O alerta é do pesquisador Steven Cohen, diretor do programa de Sustentabilidade da Universidade Columbia, que vê uma contradição crescente entre o discurso de fortalecimento econômico da atual administração e as medidas que atingem o sistema científico norte-americano.
Em artigo publicado no site da Universidade Columbia, Cohen afirma que a economia contemporânea é baseada cada vez mais em conhecimento, tecnologia e inovação, e que setores como inteligência artificial, armazenamento de energia, biotecnologia e computação avançada dependem diretamente de investimentos contínuos em pesquisa básica e aplicada.
Porém, as ações tomadas pela administração Trump estão enfraquecendo essa estrutura, incluindo cortes orçamentários, atrasos na liberação de recursos para pesquisas e restrições à imigração de cientistas estrangeiros. O resultado, afirma, é um ambiente de crescente insegurança para pesquisadores e universidades.

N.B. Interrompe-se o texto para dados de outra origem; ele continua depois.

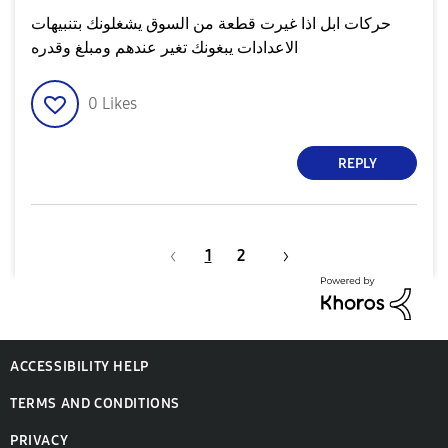
حركات ابل اذا غيرت قطعة من السوق يشغلونك بتنبيهات
الاعدادات يبغونك تغير عندهم ومبلغ وقدره
0
Likes
REPLY
1
2
ACCESSIBILITY HELP
TERMS AND CONDITIONS
PRIVACY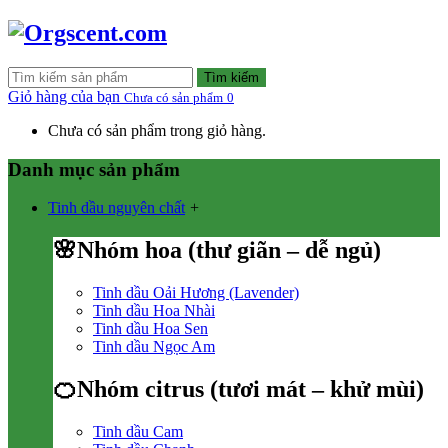
Tìm kiếm
Giỏ hàng của bạn
Chưa có sản phẩm
0
Chưa có sản phẩm trong giỏ hàng.
Danh mục sản phẩm
Tinh dầu nguyên chất
+
🌸Nhóm hoa (thư giãn – dễ ngủ)
Tinh dầu Oải Hương (Lavender)
Tinh dầu Hoa Nhài
Tinh dầu Hoa Sen
Tinh dầu Ngọc Am
🍊Nhóm citrus (tươi mát – khử mùi)
Tinh dầu Cam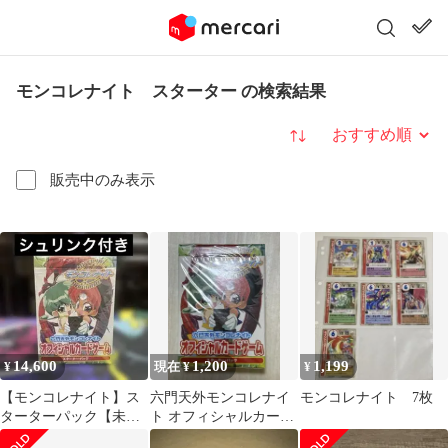
モンコレナイト スターター の検索結果
並び替え
販売中のみ表示
14,600
1,200
1,199
¥
現在 ¥
¥
【モンコレナイト】ス
六門天外モンコレナイ
モンコレナイト 7枚
ターターパック【未開
ト オフィシャルカード
封，完備品】
ゲーム スターターパッ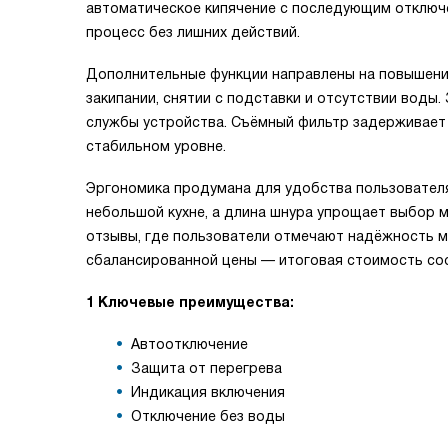
автоматическое кипячение с последующим отключ
процесс без лишних действий.
Дополнительные функции направлены на повышени
закипании, снятии с подставки и отсутствии воды
службы устройства. Съёмный фильтр задерживает 
стабильном уровне.
Эргономика продумана для удобства пользователя
небольшой кухне, а длина шнура упрощает выбор 
отзывы, где пользователи отмечают надёжность м
сбалансированной цены — итоговая стоимость соо
1 Ключевые преимущества:
Автоотключение
Защита от перегрева
Индикация включения
Отключение без воды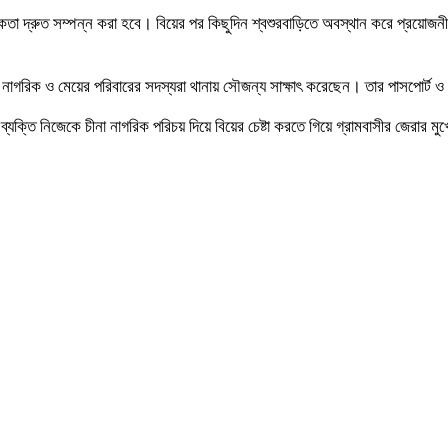
তা দ্রুত সম্পন্ন করা হবে। বিয়ের পর কিছুদিন শ্বশুরবাড়িতে অবস্থান করে প্রয়োজন
, চীনা নাগরিক ও মেয়ের পরিবারের সদস্যরা থানায় সৌজন্য সাক্ষাৎ করেছেন। তার পাসপোর্
্যক্তি নিজেকে চীনা নাগরিক পরিচয় দিয়ে বিয়ের চেষ্টা করতে গিয়ে গ্রামবাসীর জেরার মু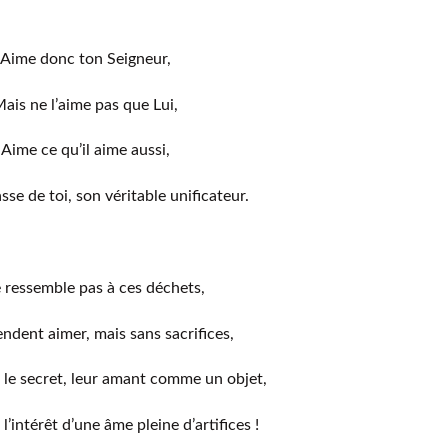
Aime donc ton Seigneur,
ais ne l’aime pas que Lui,
Aime ce qu’il aime aussi,
asse de toi, son véritable unificateur.
e ressemble pas à ces déchets,
ndent aimer, mais sans sacrifices,
 le secret, leur amant comme un objet,
 l’intérêt d’une âme pleine d’artifices !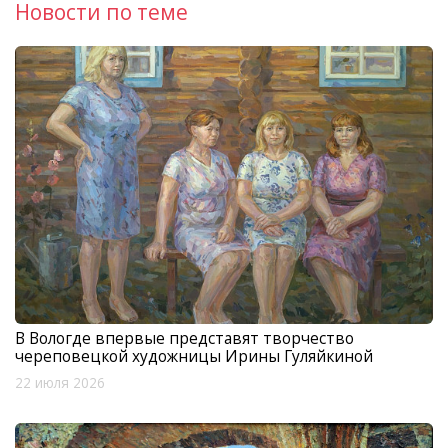
Новости по теме
В Вологде впервые представят творчество
череповецкой художницы Ирины Гуляйкиной
22 июля 2026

Além da redução dos chamados custos indiretos e do corte de 40% no orçamento dos Institutos Nacionais de Saúde, Cohen destaca a decisão da Fundação Nacional de Ciência (NSF) de desmantelar grande parte da Ocean Observatories Initiative, uma rede composta por mais de 900 sensores oceânicos que monitora circulação marítima, ecossistemas, mudanças climáticas e eventos extremos há mais de uma década. O sistema custou cerca de US$ 386 milhões e estava projetado para operar por mais 15 a 20 anos.
Na visão do pesquisador, a raiz do problema está em uma visão econômica que supervaloriza a manufatura tradicional e subestima a importância da inovação.
O pesquisador argumenta que a riqueza das economias avançadas depende cada vez mais de ativos intangíveis, software, propriedade intelectual, pesquisa científica e criatividade. Nesse contexto, reduzir investimentos em ciência significa comprometer justamente os fatores que sustentaram a liderança econômica norte-americana nas últimas décadas.
Na avaliação do especialista, a combinação de cortes científicos, ataques às universidades, restrições à imigração qualificada e questionamentos à produção de conhecimento pode gerar consequências que vão muito além dos laboratórios.